Is cinema & social media making youth violent?

By M Bharat Kumar Published on Aug 06, 2018 01:14 PM IST

Chennai: A teenager set a girl on fire for not accepting his proposal at Adambakkam. A class 11 student elopes with a ninth standard girl in Kanchipuram.

A minor snatches gold chains to lead a cozy life. A tenth standard girl gets threatened by a techie demanding money after they developed love through Facebook.

And, angered at his aunt chiding him for loving her daughter studying class eight, a tenth standard student kills her in Aminjikarai.

These are shocking headlines in the media in the recent past. A majority of the criminals/affected were students.

The question on the lip of everyone is- Who should be blamed for this? What role the growing influence of films and social media on young minds has in these crimes?
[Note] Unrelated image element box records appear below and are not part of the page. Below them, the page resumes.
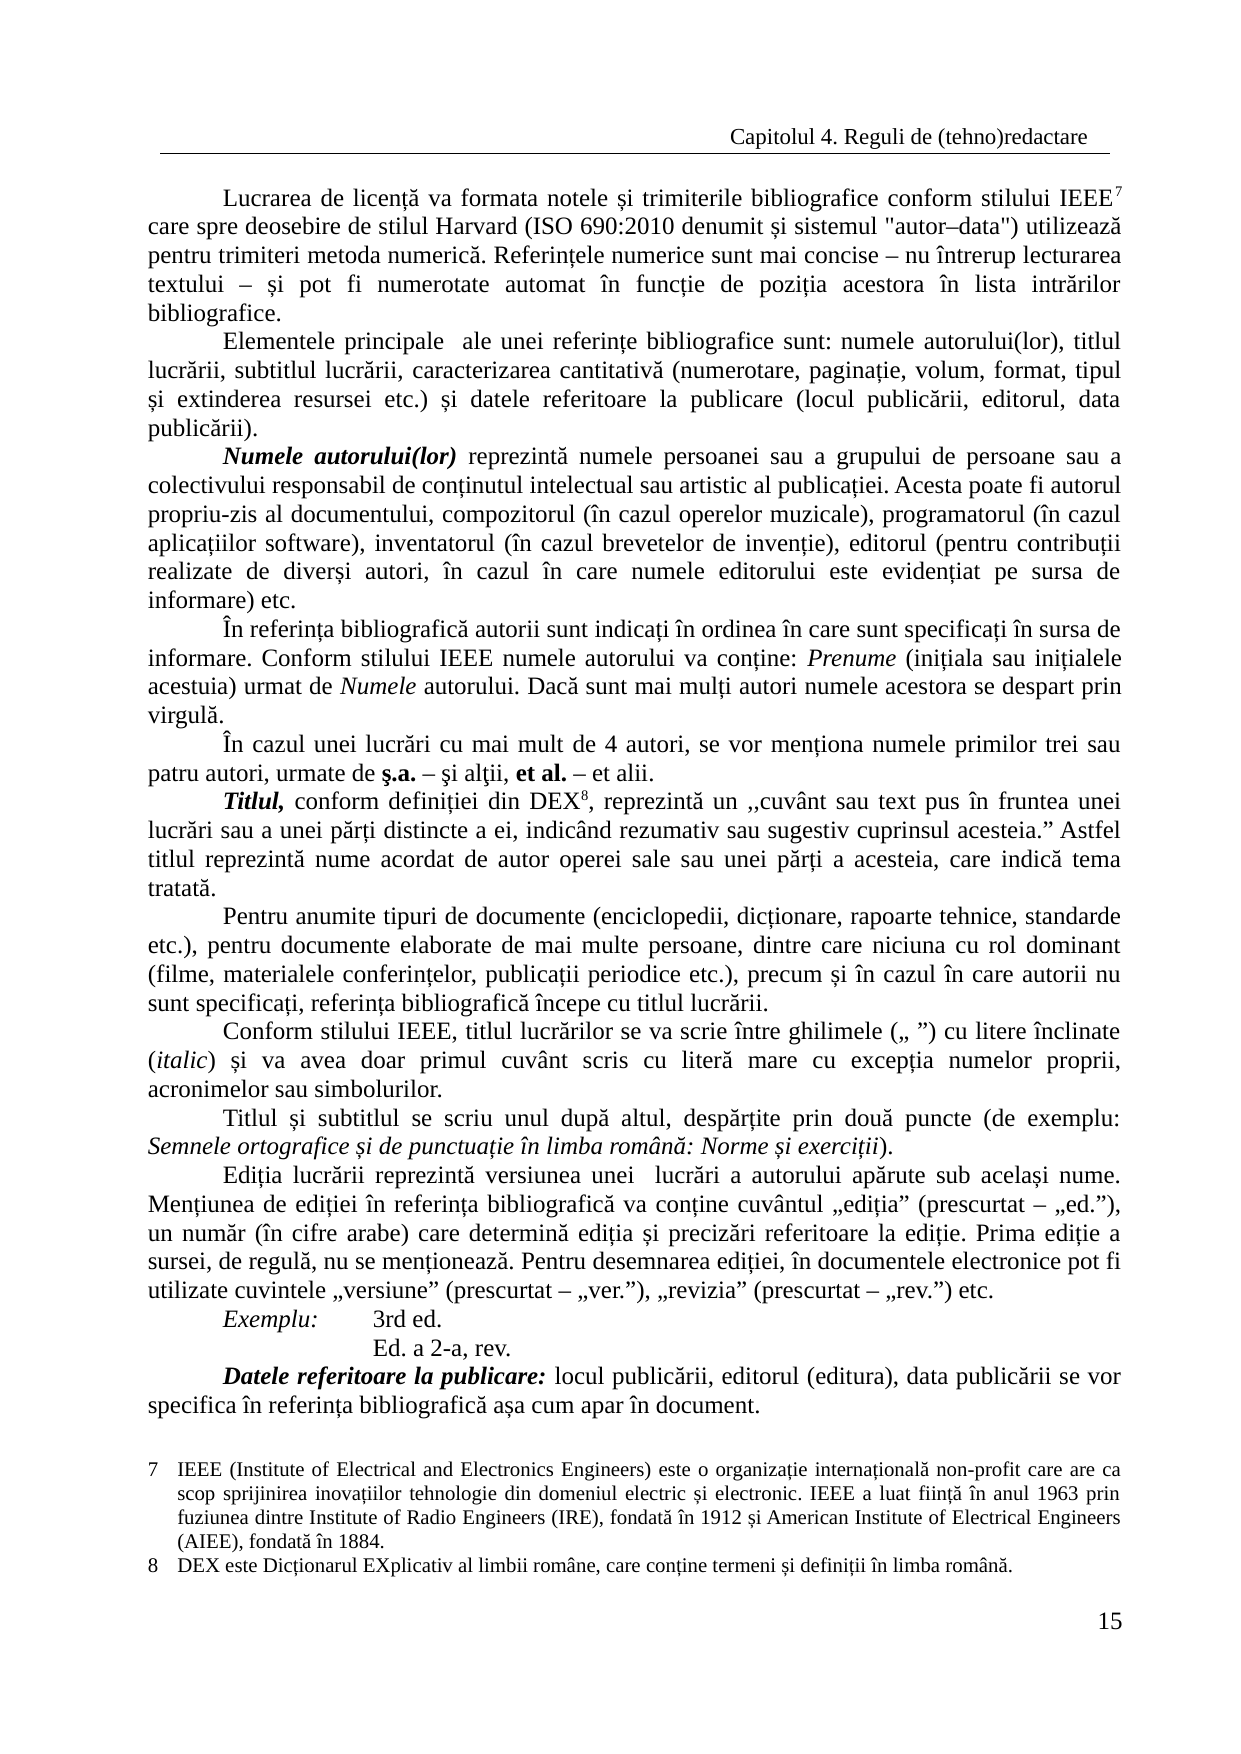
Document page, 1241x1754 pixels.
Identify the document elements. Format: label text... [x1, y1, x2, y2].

text Titlul, conform definiției din DEX, reprezintă un ,,cuvânt sau text pus în fruntea unei lucrări sau a unei părți distincte a ei, indicând rezumativ sau sugestiv cuprinsul acesteia.” Astfel titlul reprezintă nume acordat de autor operei sale sau unei părți a acesteia, care indică tema tratată. [148, 786, 1122, 901]
text Pentru anumite tipuri de documente (enciclopedii, dicționare, rapoarte tehnice, standarde etc.), pentru documente elaborate de mai multe persoane, dintre care niciuna cu rol dominant (filme, materialele conferințelor, publicații periodice etc.), precum și în cazul în care autorii nu sunt specificați, referința bibliografică începe cu titlul lucrării. [148, 901, 1122, 1016]
text În cazul unei lucrări cu mai mult de 4 autori, se vor menționa numele primilor trei sau patru autori, urmate de ş.a. – şi alţii, et al. – et alii. [148, 729, 1122, 786]
text IEEE (Institute of Electrical and Electronics Engineers) este o organizație internațională non-profit care are ca scop sprijinirea inovațiilor tehnologie din domeniul electric și electronic. IEEE a luat ființă în anul 1963 prin fuziunea dintre Institute of Radio Engineers (IRE), fondată în 1912 și American Institute of Electrical Engineers (AIEE), fondată în 1884. [148, 1457, 1122, 1553]
text În referința bibliografică autorii sunt indicați în ordinea în care sunt specificați în sursa de informare. Conform stilului IEEE numele autorului va conține: Prenume (inițiala sau inițialele acestuia) urmat de Numele autorului. Dacă sunt mai mulți autori numele acestora se despart prin virgulă. [148, 614, 1122, 729]
text Elementele principale ale unei referințe bibliografice sunt: numele autorului(lor), titlul lucrării, subtitlul lucrării, caracterizarea cantitativă (numerotare, paginație, volum, format, tipul și extinderea resursei etc.) și datele referitoare la publicare (locul publicării, editorul, data publicării). [148, 326, 1122, 441]
text Titlul și subtitlul se scriu unul după altul, despărțite prin două puncte (de exemplu: Semnele ortografice și de punctuație în limba română: Norme și exerciții). [148, 1103, 1122, 1160]
text Ediția lucrării reprezintă versiunea unei lucrări a autorului apărute sub același nume. Mențiunea de ediției în referința bibliografică va conține cuvântul „ediția” (prescurtat – „ed.”), un număr (în cifre arabe) care determină ediția și precizări referitoare la ediție. Prima ediție a sursei, de regulă, nu se menționează. Pentru desemnarea ediției, în documentele electronice pot fi utilizate cuvintele „versiune” (prescurtat – „ver.”), „revizia” (prescurtat – „rev.”) etc. [148, 1160, 1122, 1304]
text Ed. a 2-a, rev. [148, 1333, 1122, 1361]
text Datele referitoare la publicare: locul publicării, editorul (editura), data publicării se vor specifica în referința bibliografică așa cum apar în document. [148, 1361, 1122, 1419]
text Conform stilului IEEE, titlul lucrărilor se va scrie între ghilimele („ ”) cu litere înclinate (italic) și va avea doar primul cuvânt scris cu literă mare cu excepția numelor proprii, acronimelor sau simbolurilor. [148, 1016, 1122, 1103]
text Numele autorului(lor) reprezintă numele persoanei sau a grupului de persoane sau a colectivului responsabil de conținutul intelectual sau artistic al publicației. Acesta poate fi autorul propriu‑zis al documentului, compozitorul (în cazul operelor muzicale), programatorul (în cazul aplicațiilor software), inventatorul (în cazul brevetelor de invenție), editorul (pentru contribuții realizate de diverși autori, în cazul în care numele editorului este evidențiat pe sursa de informare) etc. [148, 441, 1122, 614]
text Exemplu: 3rd ed. [148, 1304, 1122, 1333]
text DEX este Dicționarul EXplicativ al limbii române, care conține termeni și definiții în limba română. [148, 1553, 1122, 1577]
text Lucrarea de licență va formata notele și trimiterile bibliografice conform stilului IEEE care spre deosebire de stilul Harvard (ISO 690:2010 denumit și sistemul "autor–data") utilizează pentru trimiteri metoda numerică. Referințele numerice sunt mai concise – nu întrerup lecturarea textului – și pot fi numerotate automat în funcție de poziția acestora în lista intrărilor bibliografice. [148, 183, 1122, 326]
Speaking to ‘News Today’, Vasudevan, a government teacher, says,”Though cinema is a powerful tool for entertainment and to convey social messages, a few flicks made recently were indeed very harmful. They end up corrupting the minds and spoil the character of children. Such pictures have done the greatest harm to students. They neglect their studies and take interest in talking about the roles of different film stars. The whole course of their life is changed.”

“Much recently, a couple of boys robbed money from their houses to watch a film on a working day. Instead of punishing them, I politely adviced them how their parents are working hard to bring them up and stressed on the need to study well,” he added.

Dhanalakshmi, a parent in Nanganallur, said,”We should blame it on the media. Negative things are glorified in newspapers. Cinemas celebrate villains. Violence on screen is appreciated. Wrong acts like eve-teasing, trolling and taking revenge on girls for not accepting love proposals are often justified. It emboldens young minds to do them in real life. Romance in schools have become the theme for many films.”

Ramakrishnan, a techie from Porur, says,”Ever since the smartphones came to the hands of youngsters, they are exposed to all dangers. Various social networking sites and dating sites, easy availability of porn are the culprits. Parents should have a check on what their wards see. With nuclear families and working parents, children obviously fall for such things. Technology has both pros and cons. It is upto how we use them.”

However, differing from these views is child psychiatrist Dr Sumathi. She says,”Why blame others? Charity begins at home. Parents should spend time with their children, know what they do and where they go often. Gifting them electronic gadgets like smartphones at such a young age should be the last thing that they should do.”

“Moral values and respect for women should be taught in the families. With schools increasingly becoming a place where only marks matters, the responsibility lies more on the shoulders of parents,” she says.

“Had we done this long back, we could have saved many innocent Swathis in our land,” she winds up.